Web crawling with Kalosm allows developers to systematically browse the web, extract information from websites, and perform various actions on web pages. In this example, we'll explore the core concepts behind web crawling using Kalosm.

Kalosm's Web Crawling API

Kalosm provides a powerful web crawling API through the Page::crawl method. This method takes a starting URL, a browsing mode, and a closure that defines the crawling logic. The browser mode controls if the crawler should only retrieve the HTML content of the page or if it should also run a full headless browser to execute JavaScript and load dynamic content. The closure defines the behavior for each visited page. It receives a Page object representing the current web page. The closure must return a Pin<Box<dyn Future<Output = CrawlFeedback>>> to instruct the crawler to follow links on the current page.

use kalosm::language::*;

Page::crawl(
    Url::parse("https://floneum.com/blog/floneum_0_2").unwrap(),
    BrowserMode::Static,
    move |_page: Page| {
        Box::pin(async move { CrawlFeedback::follow_all() })
            as std::pin::Pin<Box<dyn std::future::Future<Output = CrawlFeedback>>>
    },
)
.await
.unwrap();

Reading the HTML Content of a Page

Kalosm provides utilities to extract information from the HTML content of a page.
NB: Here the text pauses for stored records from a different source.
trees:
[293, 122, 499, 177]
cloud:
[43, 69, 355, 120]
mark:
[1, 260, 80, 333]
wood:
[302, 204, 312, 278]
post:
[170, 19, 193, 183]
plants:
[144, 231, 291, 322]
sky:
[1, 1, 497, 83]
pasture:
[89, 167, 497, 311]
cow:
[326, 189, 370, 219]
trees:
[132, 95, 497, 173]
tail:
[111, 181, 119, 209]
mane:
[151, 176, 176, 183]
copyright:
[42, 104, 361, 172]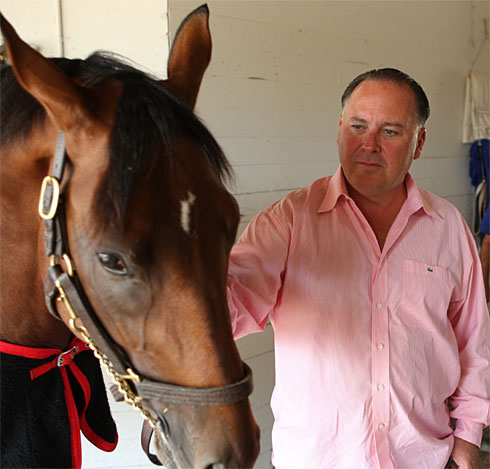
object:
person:
[226, 68, 489, 468]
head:
[334, 68, 427, 205]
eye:
[349, 122, 369, 131]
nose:
[360, 129, 380, 153]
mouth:
[355, 160, 386, 169]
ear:
[412, 128, 423, 161]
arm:
[225, 201, 289, 341]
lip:
[356, 160, 383, 166]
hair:
[341, 68, 430, 126]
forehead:
[340, 79, 412, 127]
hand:
[450, 436, 481, 468]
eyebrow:
[350, 115, 367, 123]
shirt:
[228, 163, 489, 468]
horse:
[0, 0, 261, 468]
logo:
[425, 267, 433, 274]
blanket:
[0, 337, 118, 469]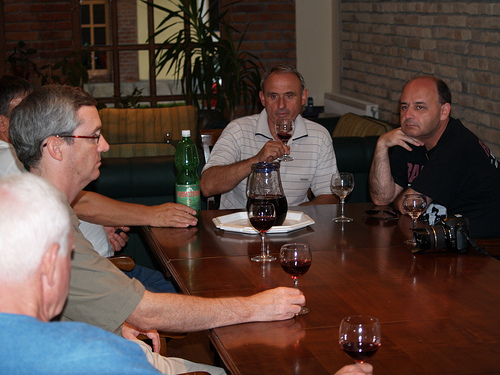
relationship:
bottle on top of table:
[171, 127, 206, 223] [147, 192, 499, 370]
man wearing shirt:
[0, 95, 314, 368] [69, 237, 142, 331]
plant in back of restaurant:
[140, 0, 297, 100] [6, 2, 496, 372]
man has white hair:
[0, 167, 215, 375] [0, 170, 69, 292]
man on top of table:
[367, 70, 497, 255] [146, 211, 498, 338]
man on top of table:
[202, 65, 347, 207] [146, 211, 498, 338]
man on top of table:
[6, 81, 308, 329] [146, 211, 498, 338]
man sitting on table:
[367, 70, 497, 255] [147, 192, 499, 370]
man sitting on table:
[202, 65, 347, 207] [147, 192, 499, 370]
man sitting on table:
[0, 95, 314, 368] [147, 192, 499, 370]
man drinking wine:
[367, 70, 497, 255] [271, 117, 296, 165]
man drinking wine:
[202, 65, 347, 207] [271, 117, 296, 165]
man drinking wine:
[0, 167, 215, 375] [271, 117, 296, 165]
The Page::article method extracts an article from a webpage. From that article you can extract the title, and the text of the page. If you need lower level access to the HTML content, you can use the Page::html method to get the raw HTML content of the page.

use kalosm::language::*;

Page::crawl(
    Url::parse("https://floneum.com/blog/floneum_0_2").unwrap(),
    BrowserMode::Static,
    move |page: Page| {
        Box::pin(async move {
            println!("URL: {}", page.url());
            println!("HTML: {:?}", page.html().await);

            let Ok(page) = page.article().await else {
                return CrawlFeedback::follow_none();
            };

            println!("Title: {}", page.title());
            println!("Article:\n{}", page.body());

            CrawlFeedback::follow_all()
        })
            as std::pin::Pin<Box<dyn std::future::Future<Output = CrawlFeedback>>>
    },
)
.await
.unwrap();

Conclusion

This example serves as a foundational guide for building web crawling applications with Kalosm. You can combine a web crawler with a LLM to perform more complex analysis on the content of web pages. Or you could train a custom classifier to classify web pages based on their content.